From the entries, filter out every line that lacks "espagnol" and copy the rest.

(Extracted page text data)
········
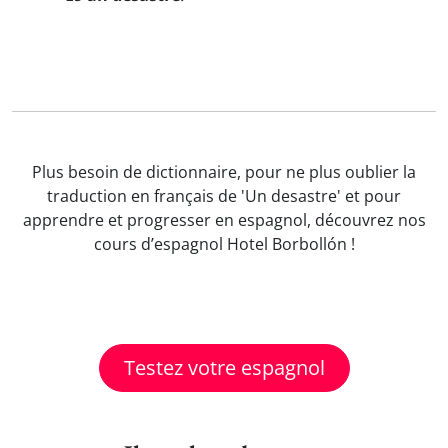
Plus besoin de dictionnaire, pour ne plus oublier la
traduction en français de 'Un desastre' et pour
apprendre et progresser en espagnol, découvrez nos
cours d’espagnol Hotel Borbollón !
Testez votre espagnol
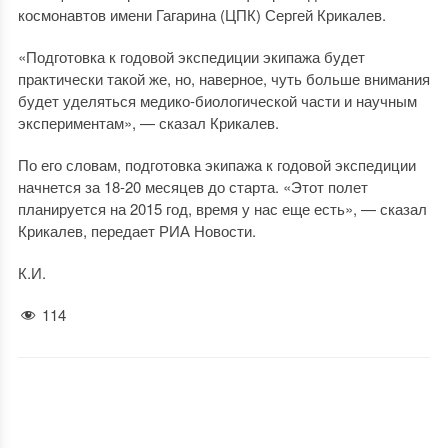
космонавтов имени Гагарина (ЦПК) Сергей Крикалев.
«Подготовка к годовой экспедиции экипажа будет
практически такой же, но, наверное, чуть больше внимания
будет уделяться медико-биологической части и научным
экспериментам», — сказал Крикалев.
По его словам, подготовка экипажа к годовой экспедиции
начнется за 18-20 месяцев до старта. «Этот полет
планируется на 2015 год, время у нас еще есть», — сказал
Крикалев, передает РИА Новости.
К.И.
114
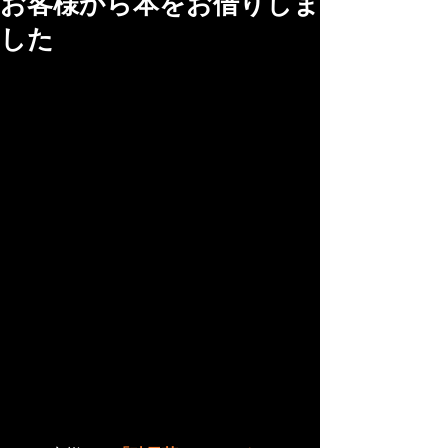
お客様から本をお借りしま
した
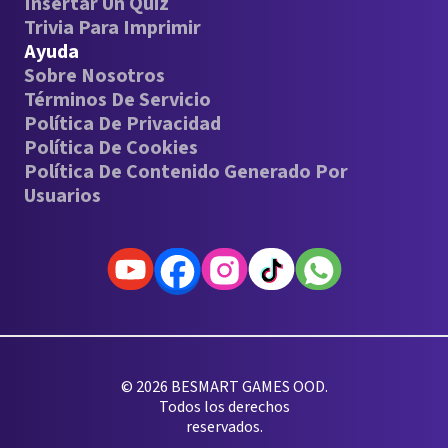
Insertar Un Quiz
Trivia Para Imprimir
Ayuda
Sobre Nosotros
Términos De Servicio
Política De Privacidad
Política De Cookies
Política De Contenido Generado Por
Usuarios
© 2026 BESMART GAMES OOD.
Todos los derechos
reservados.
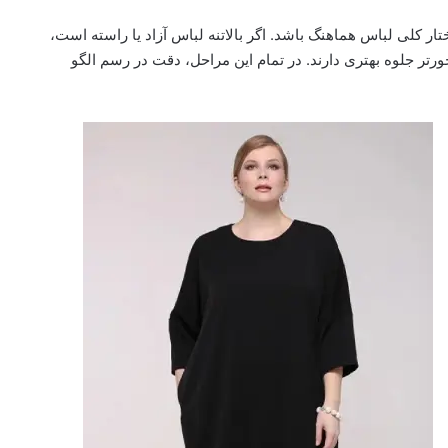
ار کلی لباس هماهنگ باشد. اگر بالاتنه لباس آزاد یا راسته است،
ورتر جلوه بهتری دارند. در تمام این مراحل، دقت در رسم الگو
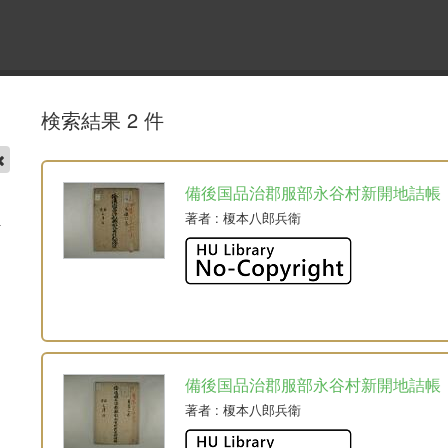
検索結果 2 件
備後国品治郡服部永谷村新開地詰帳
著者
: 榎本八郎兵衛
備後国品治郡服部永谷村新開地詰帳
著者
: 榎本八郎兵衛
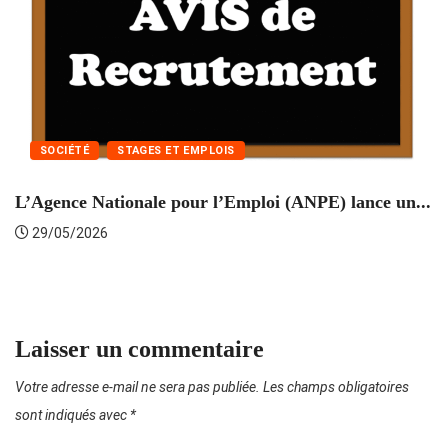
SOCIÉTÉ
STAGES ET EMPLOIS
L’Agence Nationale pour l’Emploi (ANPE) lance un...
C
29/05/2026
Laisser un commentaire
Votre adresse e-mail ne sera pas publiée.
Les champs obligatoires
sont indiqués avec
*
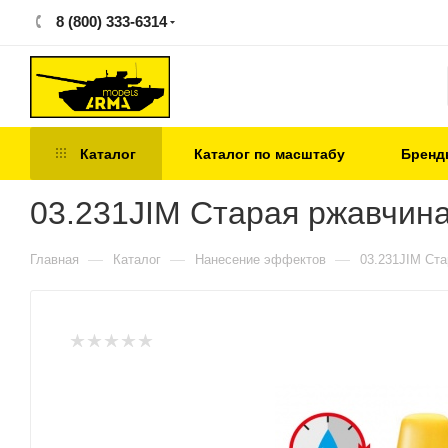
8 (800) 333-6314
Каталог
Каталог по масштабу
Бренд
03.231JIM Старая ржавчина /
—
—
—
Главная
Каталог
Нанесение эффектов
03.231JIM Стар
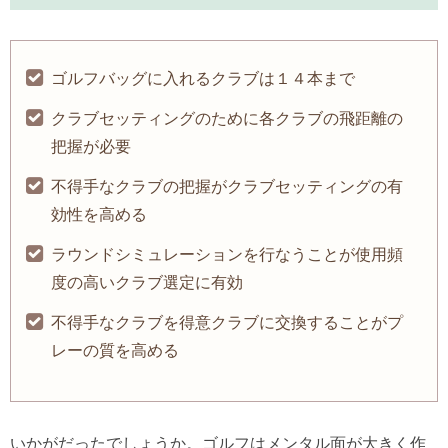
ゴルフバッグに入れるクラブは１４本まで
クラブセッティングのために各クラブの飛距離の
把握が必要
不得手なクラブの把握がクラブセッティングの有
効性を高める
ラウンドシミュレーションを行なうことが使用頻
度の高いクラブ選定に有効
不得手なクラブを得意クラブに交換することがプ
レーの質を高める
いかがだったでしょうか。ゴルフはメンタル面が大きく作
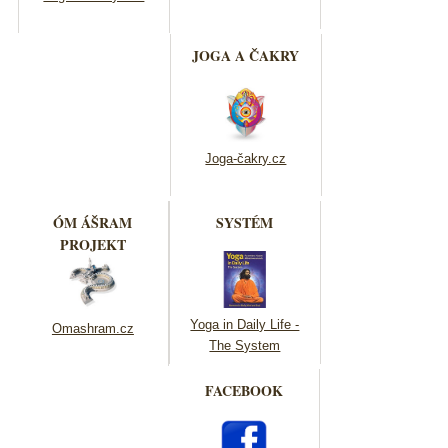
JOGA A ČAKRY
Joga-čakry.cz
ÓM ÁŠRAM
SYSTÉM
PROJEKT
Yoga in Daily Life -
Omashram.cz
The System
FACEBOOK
········
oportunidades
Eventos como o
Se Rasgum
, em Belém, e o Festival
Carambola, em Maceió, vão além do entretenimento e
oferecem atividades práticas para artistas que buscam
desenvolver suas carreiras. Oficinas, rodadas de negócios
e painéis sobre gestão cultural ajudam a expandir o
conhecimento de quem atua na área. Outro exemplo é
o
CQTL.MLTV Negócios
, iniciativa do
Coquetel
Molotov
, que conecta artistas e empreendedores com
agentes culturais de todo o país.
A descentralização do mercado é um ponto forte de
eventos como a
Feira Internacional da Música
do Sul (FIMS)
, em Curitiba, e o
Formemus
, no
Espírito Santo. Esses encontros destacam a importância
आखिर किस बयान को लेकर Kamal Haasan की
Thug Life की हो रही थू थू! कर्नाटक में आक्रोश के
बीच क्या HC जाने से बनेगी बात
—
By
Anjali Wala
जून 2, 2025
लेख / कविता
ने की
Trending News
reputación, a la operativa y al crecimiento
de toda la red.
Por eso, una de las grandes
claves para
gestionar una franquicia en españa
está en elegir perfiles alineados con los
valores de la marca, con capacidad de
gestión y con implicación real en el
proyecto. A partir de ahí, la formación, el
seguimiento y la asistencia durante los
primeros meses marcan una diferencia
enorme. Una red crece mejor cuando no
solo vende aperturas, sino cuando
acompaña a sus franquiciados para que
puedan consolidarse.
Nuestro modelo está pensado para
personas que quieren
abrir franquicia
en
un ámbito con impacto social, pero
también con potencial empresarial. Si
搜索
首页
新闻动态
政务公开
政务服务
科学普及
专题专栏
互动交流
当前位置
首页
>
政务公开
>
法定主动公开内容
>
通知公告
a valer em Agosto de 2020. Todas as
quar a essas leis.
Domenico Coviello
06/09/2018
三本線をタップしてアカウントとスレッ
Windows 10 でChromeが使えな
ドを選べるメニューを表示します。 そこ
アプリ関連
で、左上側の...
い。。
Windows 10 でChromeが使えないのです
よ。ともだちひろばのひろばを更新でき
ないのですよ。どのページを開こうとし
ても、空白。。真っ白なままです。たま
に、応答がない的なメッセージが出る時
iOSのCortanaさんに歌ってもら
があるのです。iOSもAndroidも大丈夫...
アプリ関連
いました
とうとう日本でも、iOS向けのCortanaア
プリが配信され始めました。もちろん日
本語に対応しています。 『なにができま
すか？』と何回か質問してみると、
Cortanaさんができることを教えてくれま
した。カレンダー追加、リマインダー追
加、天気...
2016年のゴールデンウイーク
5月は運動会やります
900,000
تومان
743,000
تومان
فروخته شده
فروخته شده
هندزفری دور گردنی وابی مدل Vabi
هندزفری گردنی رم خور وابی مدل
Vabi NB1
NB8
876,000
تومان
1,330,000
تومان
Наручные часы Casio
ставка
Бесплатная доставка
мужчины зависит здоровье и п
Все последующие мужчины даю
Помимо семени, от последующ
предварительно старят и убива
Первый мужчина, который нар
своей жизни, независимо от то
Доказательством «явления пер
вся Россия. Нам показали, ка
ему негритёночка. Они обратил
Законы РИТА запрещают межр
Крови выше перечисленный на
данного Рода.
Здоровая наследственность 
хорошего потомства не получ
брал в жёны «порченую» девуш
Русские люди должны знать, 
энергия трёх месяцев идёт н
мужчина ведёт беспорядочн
········
=== SOLVED PROBLEM ===
apprendre et progresser en espagnol, découvrez nos
cours d’espagnol Hotel Borbollón !
Testez votre espagnol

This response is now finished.